By Frank Newman on 23rd June 2017
There is increasing discussion in the business press about the changing nature of retail spending and the affect this is having on the demand for retail space. This is a matter of keen interest to commercial property investors.
The debate on this issue has become more prevalent in Australia, with the imminent arrival of Amazon. In April Amazon announced it was looking for a location for an Australian distribution facility, and said it was about to establish a branch office in Australian to oversee its operations. It is quite likely that it will use the Australian base to service its New Zealand customers.
The arrival of Amazon is being taken seriously. The CEO of Wesfarmers (whose retail chains include Coles, Bunnings, Target and Kmart) is reported to have said Amazon will ‘eat all our breakfasts, lunches and dinners’.
Although Amazon started life as a book seller in 1994 it is now an ‘the everything store’ with a huge presence. It is estimated that it accounts for more than a third of all e-commerce sales in the US, and that share is increasing as it expands into food products.
There is no reason to suggest Amazon will not capture a significant share of the retail market in Australia, and a share of the market in New Zealand, although the range of product available in New Zealand is likely to be limited by not having a local distribution centre.
The key for online retailers appears to be in speeding up delivery times. If they can reduce those times, then they stand to make even greater inroads into the retail market. Amazon wants to get delivery times down to 30 minutes by using drones, and it has been trialling this service in the UK. New Zealand is also some way down this (flight) path with Domino’s delivering its first pizza by drone in November last year, which by all accounts arrived hot and intact.
Experts say the foot traffic in Australian malls has peaked and may now be on the decline. This, they say, is due at least in part to the uptake of online shopping by the younger generation. While there will always be those who prefer to shop in a real shop, the issue for retailers – and therefore their landlord investors – is the tipping point at which it is no longer viable to have a bricks and mortar retail presence.
The interesting question is which retailers will be most affected by the arrival of Amazon? My guess it will be the retailers that are already finding the going tough. This may even include the likes of the Warehouse, which is facing increasing competition from other big format retail stores like K-Mart.
It is no secret that the Warehouse has been struggling to hold its status within the retail sector, even without the arrival of Amazon. Earlier this year it shed 130 jobs, or about 1 per cent of its workforce, and was rationalising its administration as a cost cutting exercise. Profits are well down on last year.

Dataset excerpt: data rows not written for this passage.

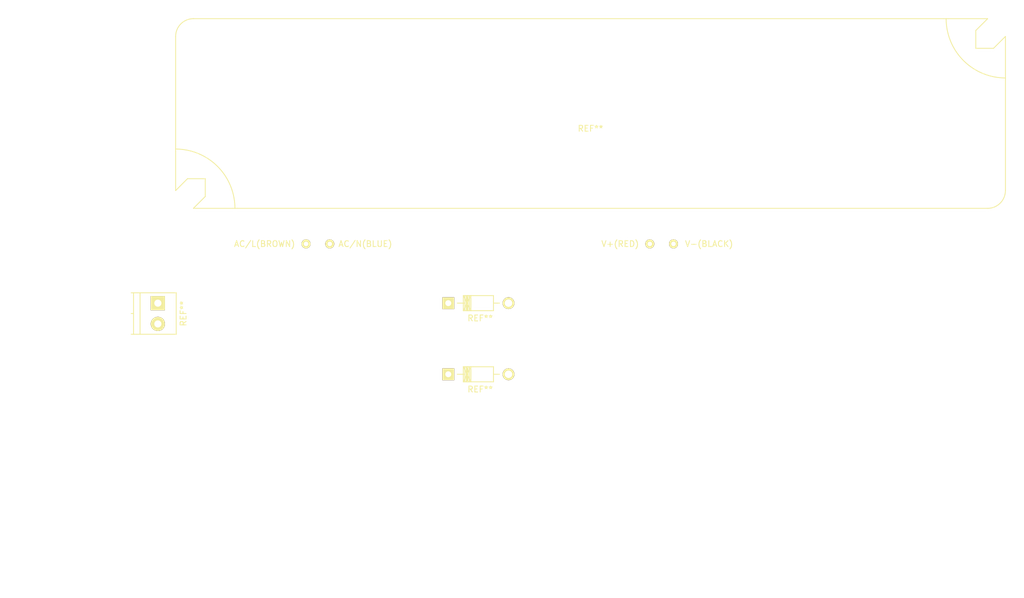
<source format=kicad_pcb>
(kicad_pcb (version 4) (host pcbnew 4.0.2-stable)

  (general
    (links 0)
    (no_connects 0)
    (area 60.500001 40.899999 231.100001 143.700001)
    (thickness 1.6)
    (drawings 8)
    (tracks 0)
    (zones 0)
    (modules 4)
    (nets 1)
  )

  (page A4)
  (title_block
    (title "Raptor UPS")
    (date 2016-05-14)
    (company My-Poi!)
  )

  (layers
    (0 F.Cu signal)
    (31 B.Cu signal)
    (32 B.Adhes user)
    (33 F.Adhes user)
    (34 B.Paste user)
    (35 F.Paste user)
    (36 B.SilkS user)
    (37 F.SilkS user)
    (38 B.Mask user)
    (39 F.Mask user)
    (40 Dwgs.User user)
    (41 Cmts.User user)
    (42 Eco1.User user)
    (43 Eco2.User user)
    (44 Edge.Cuts user)
    (45 Margin user)
    (46 B.CrtYd user)
    (47 F.CrtYd user)
    (48 B.Fab user)
    (49 F.Fab user)
  )

  (setup
    (last_trace_width 0.25)
    (trace_clearance 0.2)
    (zone_clearance 0.508)
    (zone_45_only no)
    (trace_min 0.2)
    (segment_width 0.2)
    (edge_width 0.1)
    (via_size 0.6)
    (via_drill 0.4)
    (via_min_size 0.4)
    (via_min_drill 0.3)
    (uvia_size 0.3)
    (uvia_drill 0.1)
    (uvias_allowed no)
    (uvia_min_size 0.2)
    (uvia_min_drill 0.1)
    (pcb_text_width 0.3)
    (pcb_text_size 1.5 1.5)
    (mod_edge_width 0.15)
    (mod_text_size 1 1)
    (mod_text_width 0.15)
    (pad_size 1.5 1.5)
    (pad_drill 0.6)
    (pad_to_mask_clearance 0)
    (aux_axis_origin 76 131)
    (grid_origin 76 131)
    (visible_elements 7FFFFFFF)
    (pcbplotparams
      (layerselection 0x00030_80000001)
      (usegerberextensions false)
      (excludeedgelayer true)
      (linewidth 0.100000)
      (plotframeref false)
      (viasonmask false)
      (mode 1)
      (useauxorigin false)
      (hpglpennumber 1)
      (hpglpenspeed 20)
      (hpglpendiameter 15)
      (hpglpenoverlay 2)
      (psnegative false)
      (psa4output false)
      (plotreference true)
      (plotvalue true)
      (plotinvisibletext false)
      (padsonsilk false)
      (subtractmaskfromsilk false)
      (outputformat 1)
      (mirror false)
      (drillshape 1)
      (scaleselection 1)
      (outputdirectory ""))
  )

  (net 0 "")

  (net_class Default "To jest domyślna klasa połączeń."
    (clearance 0.2)
    (trace_width 0.25)
    (via_dia 0.6)
    (via_drill 0.4)
    (uvia_dia 0.3)
    (uvia_drill 0.1)
  )

  (module Diodes_ThroughHole:Diode_DO-41_SOD81_Horizontal_RM10 (layer F.Cu) (tedit 5738300D) (tstamp 57382F32)
    (at 134 92)
    (descr "Diode, DO-41, SOD81, Horizontal, RM 10mm,")
    (tags "Diode, DO-41, SOD81, Horizontal, RM 10mm, 1N4007, SB140,")
    (fp_text reference REF** (at 5.38734 2.53746) (layer F.SilkS)
      (effects (font (size 1 1) (thickness 0.15)))
    )
    (fp_text value D2 (at 4.37134 -3.55854) (layer F.Fab)
      (effects (font (size 1 1) (thickness 0.15)))
    )
    (fp_line (start 7.62 -0.00254) (end 8.636 -0.00254) (layer F.SilkS) (width 0.15))
    (fp_line (start 2.794 -0.00254) (end 1.524 -0.00254) (layer F.SilkS) (width 0.15))
    (fp_line (start 3.048 -1.27254) (end 3.048 1.26746) (layer F.SilkS) (width 0.15))
    (fp_line (start 3.302 -1.27254) (end 3.302 1.26746) (layer F.SilkS) (width 0.15))
    (fp_line (start 3.556 -1.27254) (end 3.556 1.26746) (layer F.SilkS) (width 0.15))
    (fp_line (start 2.794 -1.27254) (end 2.794 1.26746) (layer F.SilkS) (width 0.15))
    (fp_line (start 3.81 -1.27254) (end 2.54 1.26746) (layer F.SilkS) (width 0.15))
    (fp_line (start 2.54 -1.27254) (end 3.81 1.26746) (layer F.SilkS) (width 0.15))
    (fp_line (start 3.81 -1.27254) (end 3.81 1.26746) (layer F.SilkS) (width 0.15))
    (fp_line (start 3.175 -1.27254) (end 3.175 1.26746) (layer F.SilkS) (width 0.15))
    (fp_line (start 2.54 1.26746) (end 2.54 -1.27254) (layer F.SilkS) (width 0.15))
    (fp_line (start 2.54 -1.27254) (end 7.62 -1.27254) (layer F.SilkS) (width 0.15))
    (fp_line (start 7.62 -1.27254) (end 7.62 1.26746) (layer F.SilkS) (width 0.15))
    (fp_line (start 7.62 1.26746) (end 2.54 1.26746) (layer F.SilkS) (width 0.15))
    (pad 2 thru_hole circle (at 10.16 -0.00254 180) (size 1.99898 1.99898) (drill 1.27) (layers *.Cu *.Mask F.SilkS))
    (pad 1 thru_hole rect (at 0 -0.00254 180) (size 1.99898 1.99898) (drill 1.00076) (layers *.Cu *.Mask F.SilkS))
  )

  (module Diodes_ThroughHole:Diode_DO-41_SOD81_Horizontal_RM10 (layer F.Cu) (tedit 57383014) (tstamp 573792A1)
    (at 134 104)
    (descr "Diode, DO-41, SOD81, Horizontal, RM 10mm,")
    (tags "Diode, DO-41, SOD81, Horizontal, RM 10mm, 1N4007, SB140,")
    (fp_text reference REF** (at 5.38734 2.53746) (layer F.SilkS)
      (effects (font (size 1 1) (thickness 0.15)))
    )
    (fp_text value D1 (at 4.37134 -3.55854) (layer F.Fab)
      (effects (font (size 1 1) (thickness 0.15)))
    )
    (fp_line (start 7.62 -0.00254) (end 8.636 -0.00254) (layer F.SilkS) (width 0.15))
    (fp_line (start 2.794 -0.00254) (end 1.524 -0.00254) (layer F.SilkS) (width 0.15))
    (fp_line (start 3.048 -1.27254) (end 3.048 1.26746) (layer F.SilkS) (width 0.15))
    (fp_line (start 3.302 -1.27254) (end 3.302 1.26746) (layer F.SilkS) (width 0.15))
    (fp_line (start 3.556 -1.27254) (end 3.556 1.26746) (layer F.SilkS) (width 0.15))
    (fp_line (start 2.794 -1.27254) (end 2.794 1.26746) (layer F.SilkS) (width 0.15))
    (fp_line (start 3.81 -1.27254) (end 2.54 1.26746) (layer F.SilkS) (width 0.15))
    (fp_line (start 2.54 -1.27254) (end 3.81 1.26746) (layer F.SilkS) (width 0.15))
    (fp_line (start 3.81 -1.27254) (end 3.81 1.26746) (layer F.SilkS) (width 0.15))
    (fp_line (start 3.175 -1.27254) (end 3.175 1.26746) (layer F.SilkS) (width 0.15))
    (fp_line (start 2.54 1.26746) (end 2.54 -1.27254) (layer F.SilkS) (width 0.15))
    (fp_line (start 2.54 -1.27254) (end 7.62 -1.27254) (layer F.SilkS) (width 0.15))
    (fp_line (start 7.62 -1.27254) (end 7.62 1.26746) (layer F.SilkS) (width 0.15))
    (fp_line (start 7.62 1.26746) (end 2.54 1.26746) (layer F.SilkS) (width 0.15))
    (pad 2 thru_hole circle (at 10.16 -0.00254 180) (size 1.99898 1.99898) (drill 1.27) (layers *.Cu *.Mask F.SilkS))
    (pad 1 thru_hole rect (at 0 -0.00254 180) (size 1.99898 1.99898) (drill 1.00076) (layers *.Cu *.Mask F.SilkS))
  )

  (module my-poi:GPV-20-5 (layer F.Cu) (tedit 5737718F) (tstamp 573796F4)
    (at 158 60)
    (fp_text reference REF** (at 0 2.54) (layer F.SilkS)
      (effects (font (size 1 1) (thickness 0.15)))
    )
    (fp_text value GPV-20-5 (at 0 -2.54) (layer F.Fab)
      (effects (font (size 1 1) (thickness 0.15)))
    )
    (fp_text user "V-(BLACK)" (at 20 22) (layer F.SilkS)
      (effects (font (size 1 1) (thickness 0.15)))
    )
    (fp_text user "V+(RED)" (at 5 22) (layer F.SilkS)
      (effects (font (size 1 1) (thickness 0.15)))
    )
    (fp_text user "AC/N(BLUE)" (at -38 22) (layer F.SilkS)
      (effects (font (size 1 1) (thickness 0.15)))
    )
    (fp_text user "AC/L(BROWN)" (at -55 22) (layer F.SilkS)
      (effects (font (size 1 1) (thickness 0.15)))
    )
    (fp_arc (start 67 13) (end 70 13) (angle 90) (layer F.SilkS) (width 0.15))
    (fp_arc (start -67 -13) (end -70 -13) (angle 90) (layer F.SilkS) (width 0.15))
    (fp_arc (start -70 16) (end -70 6) (angle 90) (layer F.SilkS) (width 0.15))
    (fp_arc (start 70 -16) (end 70 -6) (angle 90) (layer F.SilkS) (width 0.15))
    (fp_line (start 70 -13) (end 68 -11) (layer F.SilkS) (width 0.15))
    (fp_line (start 68 -11) (end 65 -11) (layer F.SilkS) (width 0.15))
    (fp_line (start 65 -11) (end 65 -14) (layer F.SilkS) (width 0.15))
    (fp_line (start 67 -16) (end 65 -14) (layer F.SilkS) (width 0.15))
    (fp_line (start -65 14) (end -65 11) (layer F.SilkS) (width 0.15))
    (fp_line (start -65 11) (end -68 11) (layer F.SilkS) (width 0.15))
    (fp_line (start -70 13) (end -68 11) (layer F.SilkS) (width 0.15))
    (fp_line (start -67 16) (end -65 14) (layer F.SilkS) (width 0.15))
    (fp_line (start 70 -13) (end 70 13) (layer F.SilkS) (width 0.15))
    (fp_line (start -70 -13) (end -70 13) (layer F.SilkS) (width 0.15))
    (fp_line (start -67 16) (end 67 16) (layer F.SilkS) (width 0.15))
    (fp_line (start -67 -16) (end 67 -16) (layer F.SilkS) (width 0.15))
    (pad 1 thru_hole circle (at -48 22) (size 1.524 1.524) (drill 0.762) (layers *.Cu *.Mask F.SilkS))
    (pad 2 thru_hole circle (at -44 22) (size 1.524 1.524) (drill 0.762) (layers *.Cu *.Mask F.SilkS))
    (pad 4 thru_hole circle (at 14 22) (size 1.524 1.524) (drill 0.762) (layers *.Cu *.Mask F.SilkS))
    (pad 3 thru_hole circle (at 10 22) (size 1.524 1.524) (drill 0.762) (layers *.Cu *.Mask F.SilkS))
  )

  (module Terminal_Blocks:TerminalBlock_Pheonix_PT-3.5mm_2pol (layer F.Cu) (tedit 0) (tstamp 5738DD3B)
    (at 85 92 270)
    (descr "2-way 3.5mm pitch terminal block, Phoenix PT series")
    (fp_text reference REF** (at 1.75 -4.3 270) (layer F.SilkS)
      (effects (font (size 1 1) (thickness 0.15)))
    )
    (fp_text value TerminalBlock_Pheonix_PT-3.5mm_2pol (at 1.75 6 270) (layer F.Fab)
      (effects (font (size 1 1) (thickness 0.15)))
    )
    (fp_line (start -1.9 -3.3) (end 5.4 -3.3) (layer F.CrtYd) (width 0.05))
    (fp_line (start -1.9 4.7) (end -1.9 -3.3) (layer F.CrtYd) (width 0.05))
    (fp_line (start 5.4 4.7) (end -1.9 4.7) (layer F.CrtYd) (width 0.05))
    (fp_line (start 5.4 -3.3) (end 5.4 4.7) (layer F.CrtYd) (width 0.05))
    (fp_line (start 1.75 4.1) (end 1.75 4.5) (layer F.SilkS) (width 0.15))
    (fp_line (start -1.75 3) (end 5.25 3) (layer F.SilkS) (width 0.15))
    (fp_line (start -1.75 4.1) (end 5.25 4.1) (layer F.SilkS) (width 0.15))
    (fp_line (start -1.75 -3.1) (end -1.75 4.5) (layer F.SilkS) (width 0.15))
    (fp_line (start 5.25 4.5) (end 5.25 -3.1) (layer F.SilkS) (width 0.15))
    (fp_line (start 5.25 -3.1) (end -1.75 -3.1) (layer F.SilkS) (width 0.15))
    (pad 2 thru_hole circle (at 3.5 0 270) (size 2.4 2.4) (drill 1.2) (layers *.Cu *.Mask F.SilkS))
    (pad 1 thru_hole rect (at 0 0 270) (size 2.4 2.4) (drill 1.2) (layers *.Cu *.Mask F.SilkS))
    (model Terminal_Blocks.3dshapes/TerminalBlock_Pheonix_PT-3.5mm_2pol.wrl
      (at (xyz 0 0 0))
      (scale (xyz 1 1 1))
      (rotate (xyz 0 0 0))
    )
  )

  (gr_circle (center 82 56) (end 84 57) (layer F.Fab) (width 0.2))
  (gr_circle (center 82 108) (end 84 109) (layer F.Fab) (width 0.2))
  (gr_line (start 231 41) (end 231 131) (angle 90) (layer F.Fab) (width 0.2))
  (gr_line (start 76 41) (end 231 41) (angle 90) (layer F.Fab) (width 0.2))
  (gr_line (start 76 131) (end 76 41) (angle 90) (layer F.Fab) (width 0.2))
  (dimension 90 (width 0.3) (layer F.Fab)
    (gr_text "90 mm" (at 64.65 86 90) (layer F.Fab)
      (effects (font (size 1.5 1.5) (thickness 0.3)))
    )
    (feature1 (pts (xy 76 41) (xy 63.3 41)))
    (feature2 (pts (xy 76 131) (xy 63.3 131)))
    (crossbar (pts (xy 66 131) (xy 66 41)))
    (arrow1a (pts (xy 66 41) (xy 66.586421 42.126504)))
    (arrow1b (pts (xy 66 41) (xy 65.413579 42.126504)))
    (arrow2a (pts (xy 66 131) (xy 66.586421 129.873496)))
    (arrow2b (pts (xy 66 131) (xy 65.413579 129.873496)))
  )
  (gr_line (start 76 131) (end 231 131) (angle 90) (layer F.Fab) (width 0.2))
  (dimension 155 (width 0.3) (layer F.Fab)
    (gr_text "155 mm" (at 153.5 142.35) (layer F.Fab)
      (effects (font (size 1.5 1.5) (thickness 0.3)))
    )
    (feature1 (pts (xy 231 131) (xy 231 143.7)))
    (feature2 (pts (xy 76 131) (xy 76 143.7)))
    (crossbar (pts (xy 76 141) (xy 231 141)))
    (arrow1a (pts (xy 231 141) (xy 229.873496 141.586421)))
    (arrow1b (pts (xy 231 141) (xy 229.873496 140.413579)))
    (arrow2a (pts (xy 76 141) (xy 77.126504 141.586421)))
    (arrow2b (pts (xy 76 141) (xy 77.126504 140.413579)))
  )

)

</source>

It is reportedly addressing the potential threat from Amazon by focusing on low prices and e-commerce. In March the Company’s CEO said, “One of the first things we’re doing is pulling together a unified view of the customer – we’re understanding their needs”.
I am surprised they do not already fully understand their customers’ needs, and I question how well prepared they are for Amazon, when it too competes on price, is a leader in e-commerce, and is an innovator. It has a momentum that will be difficult to beat.
As an admittedly infrequent shopper, I personally think the Warehouse has lost its differentiation. It is no longer the place “where everyone gets a bargain”, and I don’t think it has differentiated itself from its competitors in terms of service or range. And there are now quite a few competitors in the price discounting market.
Quite possibly some of the smaller shopping malls in Australia and New Zealand will face a slow-death, as have central business district shopping areas. To survive, CBD’s are increasingly turning to customer experiences other than shopping, and the slow process of converting office space into residential apartments.
The only certainly is that the arrival of the giant Amazon to Australia – and by extension New Zealand – is likely to have a very significant impact on the viability of bricks and mortar retail. That’s something that will be watched very closely by commercial property investors.